Magnotta is set to go to trial in September.
Both the amateur and official detectives wonder what else could have been done.
“I was shocked but not that surprised, ” says Boudreault of the Montreal SPCA. “A lot of people start with animals and move on the humans. I spent a lot of time on that.”
Dee-Ann, who took the case to Boudreault, continues to work with the Animal Beta Project, but has stopped watching cat crush videos. “I just can’t do it anymore,” she says. “It takes a part of your soul, and that part of your soul when it goes away, it never comes back.”

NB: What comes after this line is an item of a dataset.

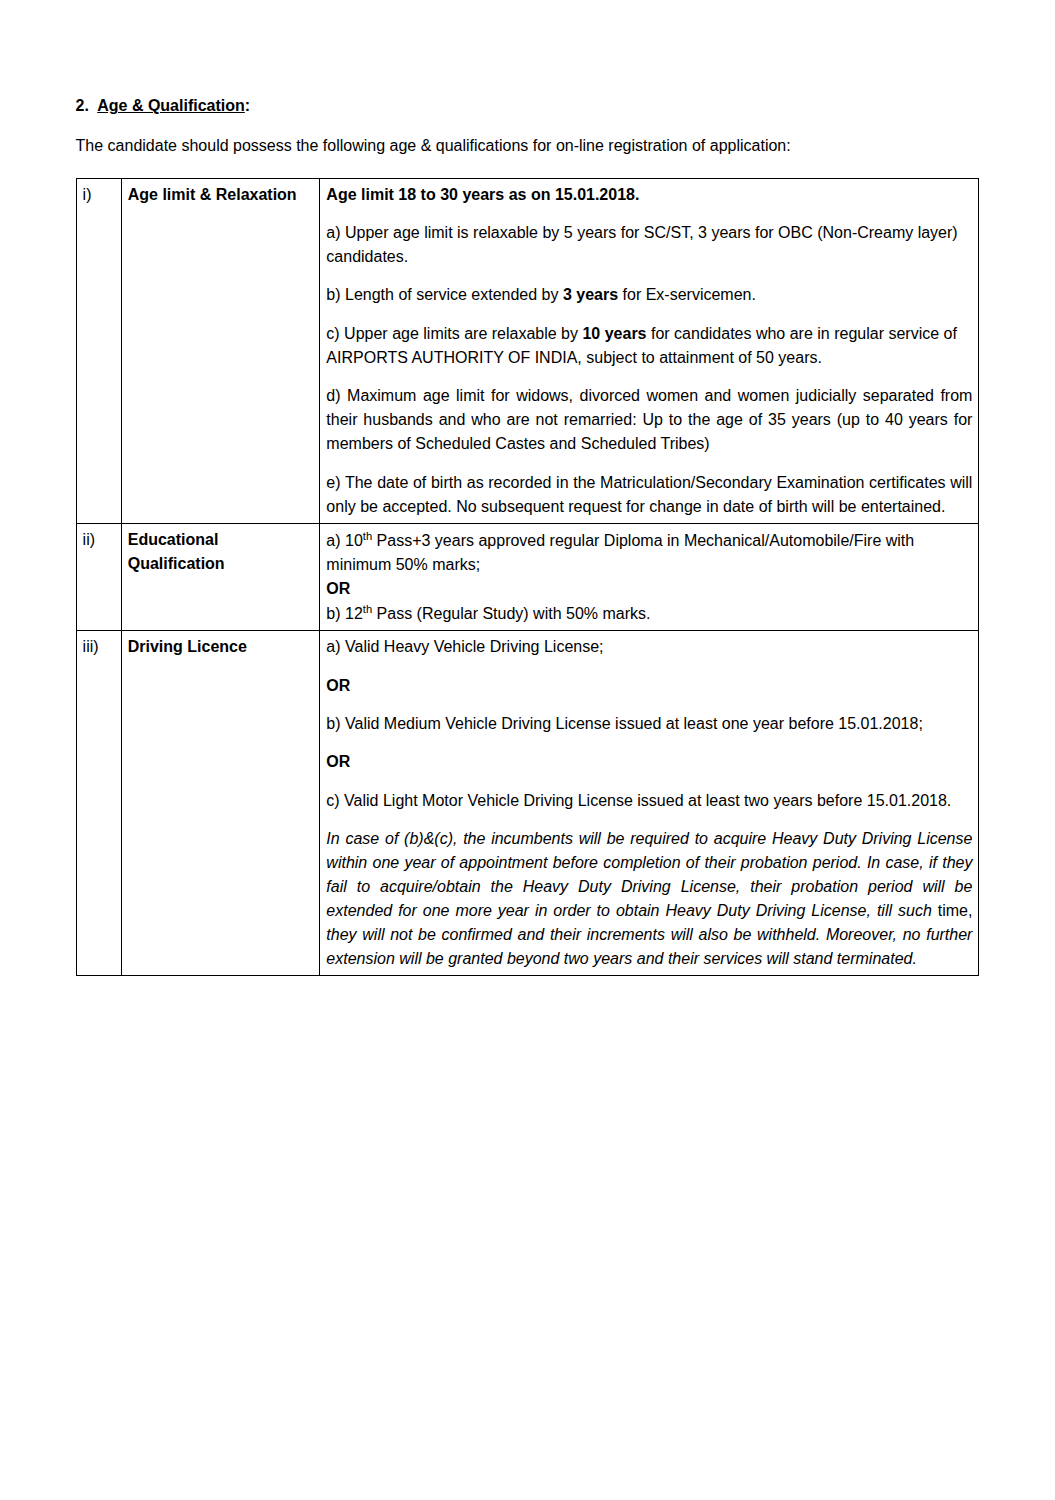2. Age & Qualification:
The candidate should possess the following age & qualifications for on-line registration of application:
| i) | Age limit & Relaxation | Age limit 18 to 30 years as on 15.01.2018. a) Upper age limit is relaxable by 5 years for SC/ST, 3 years for OBC (Non-Creamy layer) candidates. b) Length of service extended by 3 years for Ex-servicemen. c) Upper age limits are relaxable by 10 years for candidates who are in regular service of AIRPORTS AUTHORITY OF INDIA, subject to attainment of 50 years. d) Maximum age limit for widows, divorced women and women judicially separated from their husbands and who are not remarried: Up to the age of 35 years (up to 40 years for members of Scheduled Castes and Scheduled Tribes) e) The date of birth as recorded in the Matriculation/Secondary Examination certificates will only be accepted. No subsequent request for change in date of birth will be entertained. |
| ii) | Educational Qualification | a) 10 th Pass+3 years approved regular Diploma in Mechanical/Automobile/Fire with minimum 50% marks; OR b) 12 th Pass (Regular Study) with 50% marks. |
| iii) | Driving Licence | a) Valid Heavy Vehicle Driving License; OR b) Valid Medium Vehicle Driving License issued at least one year before 15.01.2018; OR c) Valid Light Motor Vehicle Driving License issued at least two years before 15.01.2018. In case of (b)&(c), the incumbents will be required to acquire Heavy Duty Driving License within one year of appointment before completion of their probation period. In case, if they fail to acquire/obtain the Heavy Duty Driving License, their probation period will be extended for one more year in order to obtain Heavy Duty Driving License, till such time, they will not be confirmed and their increments will also be withheld. Moreover, no further extension will be granted beyond two years and their services will stand terminated. |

Like many, she harbors ill will to the authorities. “The stupid cop and the stupid SPCA should really listen to amateurs,” she says. “We do have a reason we go to see them. We end up doing some of their work. We’re not wasting your time.”
Moovan and John are still working together under the Animal Beta Project banner. In 2012, they were instrumental in the investigation of Ashley Nicole Richards and Brent Justice in Houston (the former pleaded guilty to state charges while the latter’s state case is pending), who are accused of privately selling “hard” crush videos of puppies and kittens. (The pair is accused of releasing “soft crush” videos on Youtube showing the torture of invertebrate animals — which is currently legal — and used them as an advertisement to sell the illegal “hard crush” videos.) Nicee continues to work with them as well. “I was very meek before,” she says. “But two years of Luka desensitized me.”

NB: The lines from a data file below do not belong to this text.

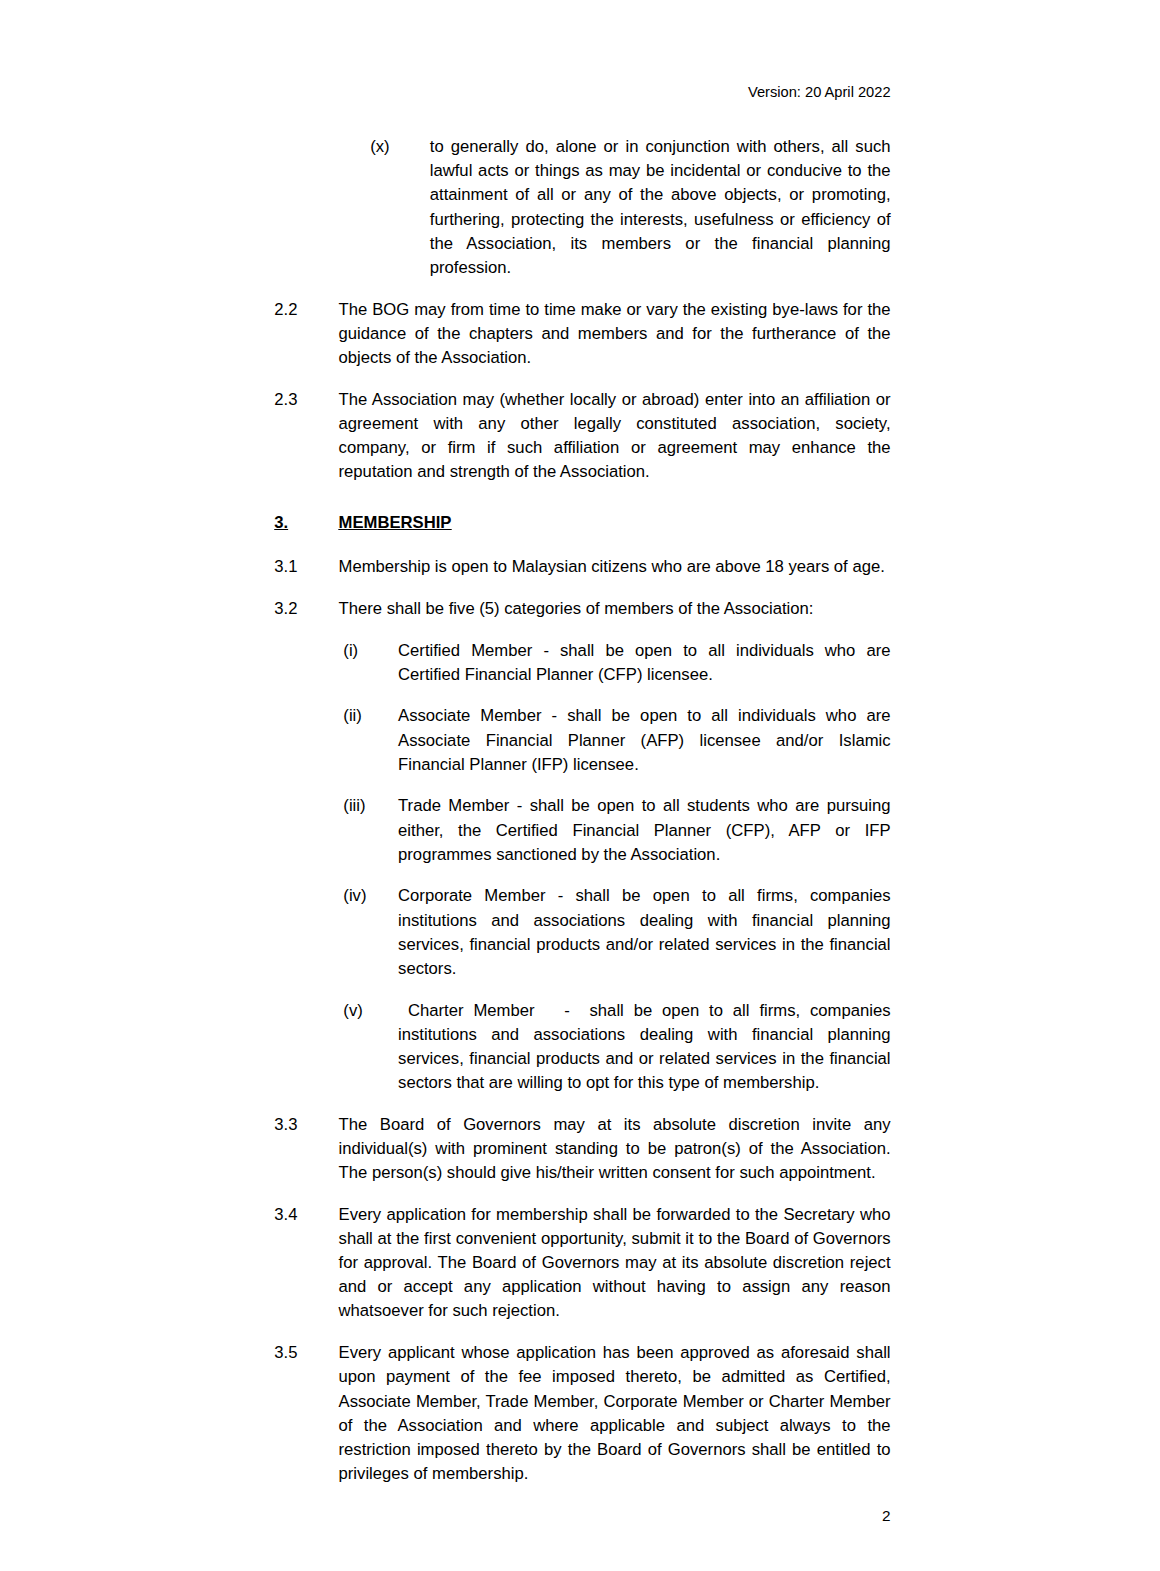Version: 20 April 2022
(x)
to generally do, alone or in conjunction with others, all such lawful acts or things as may be incidental or conducive to the attainment of all or any of the above objects, or promoting, furthering, protecting the interests, usefulness or efficiency of the Association, its members or the financial planning profession.
2.2
The BOG may from time to time make or vary the existing bye-laws for the guidance of the chapters and members and for the furtherance of the objects of the Association.
2.3
The Association may (whether locally or abroad) enter into an affiliation or agreement with any other legally constituted association, society, company, or firm if such affiliation or agreement may enhance the reputation and strength of the Association.
3. MEMBERSHIP
3.1
Membership is open to Malaysian citizens who are above 18 years of age.
3.2
There shall be five (5) categories of members of the Association:
(i)
Certified Member - shall be open to all individuals who are Certified Financial Planner (CFP) licensee.
(ii)
Associate Member - shall be open to all individuals who are Associate Financial Planner (AFP) licensee and/or Islamic Financial Planner (IFP) licensee.
(iii)
Trade Member - shall be open to all students who are pursuing either, the Certified Financial Planner (CFP), AFP or IFP programmes sanctioned by the Association.
(iv)
Corporate Member - shall be open to all firms, companies institutions and associations dealing with financial planning services, financial products and/or related services in the financial sectors.
(v)
Charter Member - shall be open to all firms, companies institutions and associations dealing with financial planning services, financial products and or related services in the financial sectors that are willing to opt for this type of membership.
3.3
The Board of Governors may at its absolute discretion invite any individual(s) with prominent standing to be patron(s) of the Association. The person(s) should give his/their written consent for such appointment.
3.4
Every application for membership shall be forwarded to the Secretary who shall at the first convenient opportunity, submit it to the Board of Governors for approval. The Board of Governors may at its absolute discretion reject and or accept any application without having to assign any reason whatsoever for such rejection.
3.5
Every applicant whose application has been approved as aforesaid shall upon payment of the fee imposed thereto, be admitted as Certified, Associate Member, Trade Member, Corporate Member or Charter Member of the Association and where applicable and subject always to the restriction imposed thereto by the Board of Governors shall be entitled to privileges of membership.
2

“On a personal level, I found a lot of comfort in these people,” Moovan says of her fellow citizen detectives. “Because we had been through a year and a half of the weirdest shit ever. I feel closer to them than a lot of the people I know in real life.”
Once Magnotta was caught, there were a few factions attempting to take credit for doing much of the legwork during the kitten video phases. Panzarella still harbors ill will to the Facebook group and John Green in particular. “If I ever see you,” he says of Green, “I will punch you in the face.”

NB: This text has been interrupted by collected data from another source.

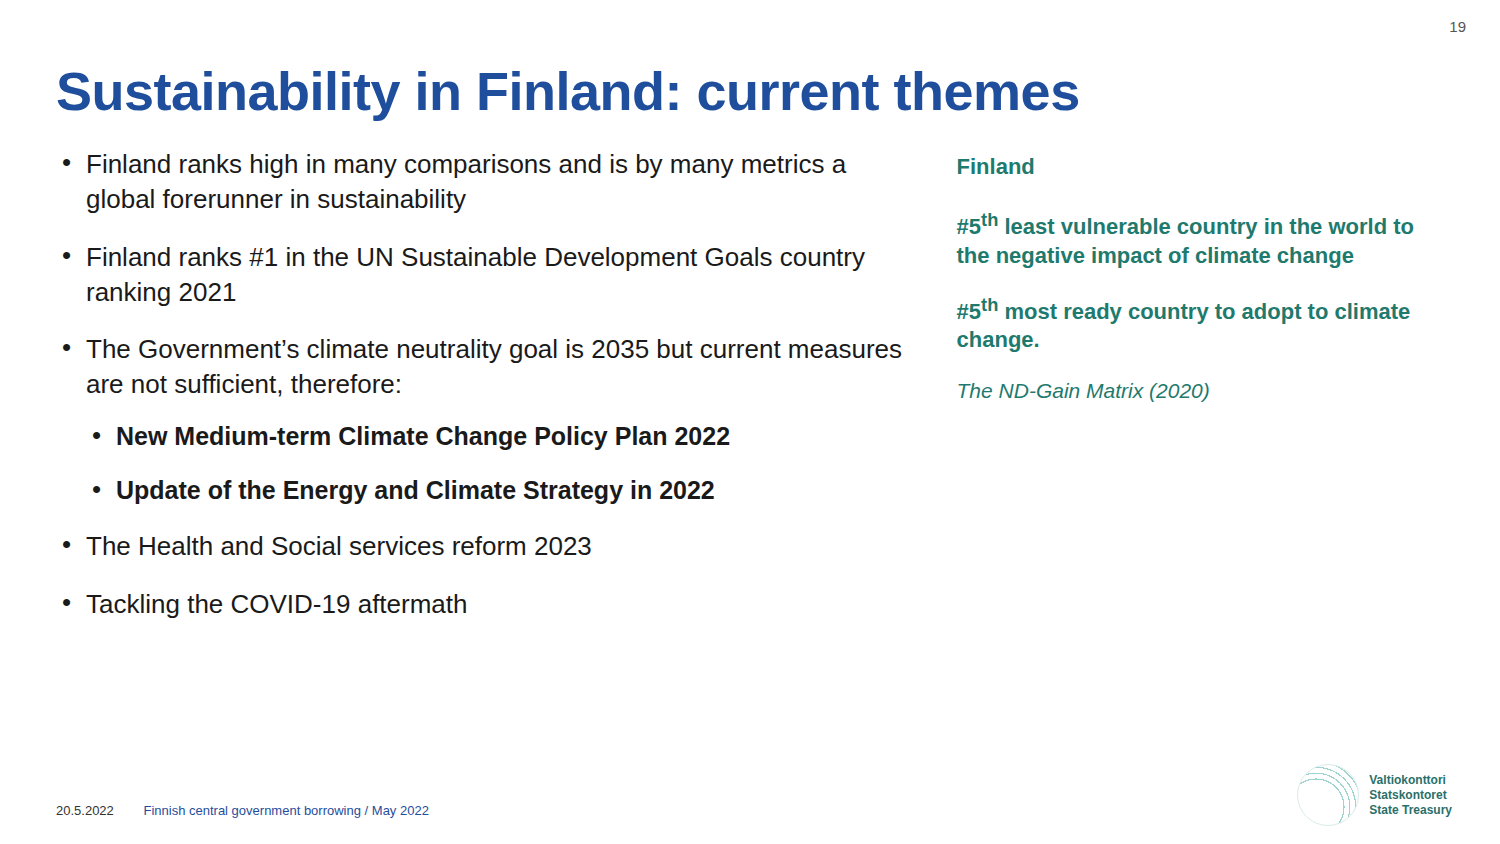19
Sustainability in Finland: current themes
Finland ranks high in many comparisons and is by many metrics a global forerunner in sustainability
Finland ranks #1 in the UN Sustainable Development Goals country ranking 2021
The Government’s climate neutrality goal is 2035 but current measures are not sufficient, therefore:
New Medium-term Climate Change Policy Plan 2022
Update of the Energy and Climate Strategy in 2022
The Health and Social services reform 2023
Tackling the COVID-19 aftermath
Finland
#5th least vulnerable country in the world to the negative impact of climate change
#5th most ready country to adopt to climate change.
The ND-Gain Matrix (2020)
20.5.2022 Finnish central government borrowing / May 2022
Valtiokonttori
Statskontoret
State Treasury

When Ron Jeremy learned of the murder, he says it gave him a chill, because if they had caught Magnotta in the porn set sting, “he would have gotten a few weeks,” in jail, and then, maybe, he would’ve come after Jeremy. “I would be the guy with his head going to a park. An arm here, and a leg here.”
Ryan Boyle has not joined any other online investigations since Magnotta’s capture, saying, “All the drama and crap, it really left a sick feeling in my stomach. I tell you, a mob can be dangerous, a mob can get very off track.” But, he continues, “the collective knowledge of that mob was just breathtaking.”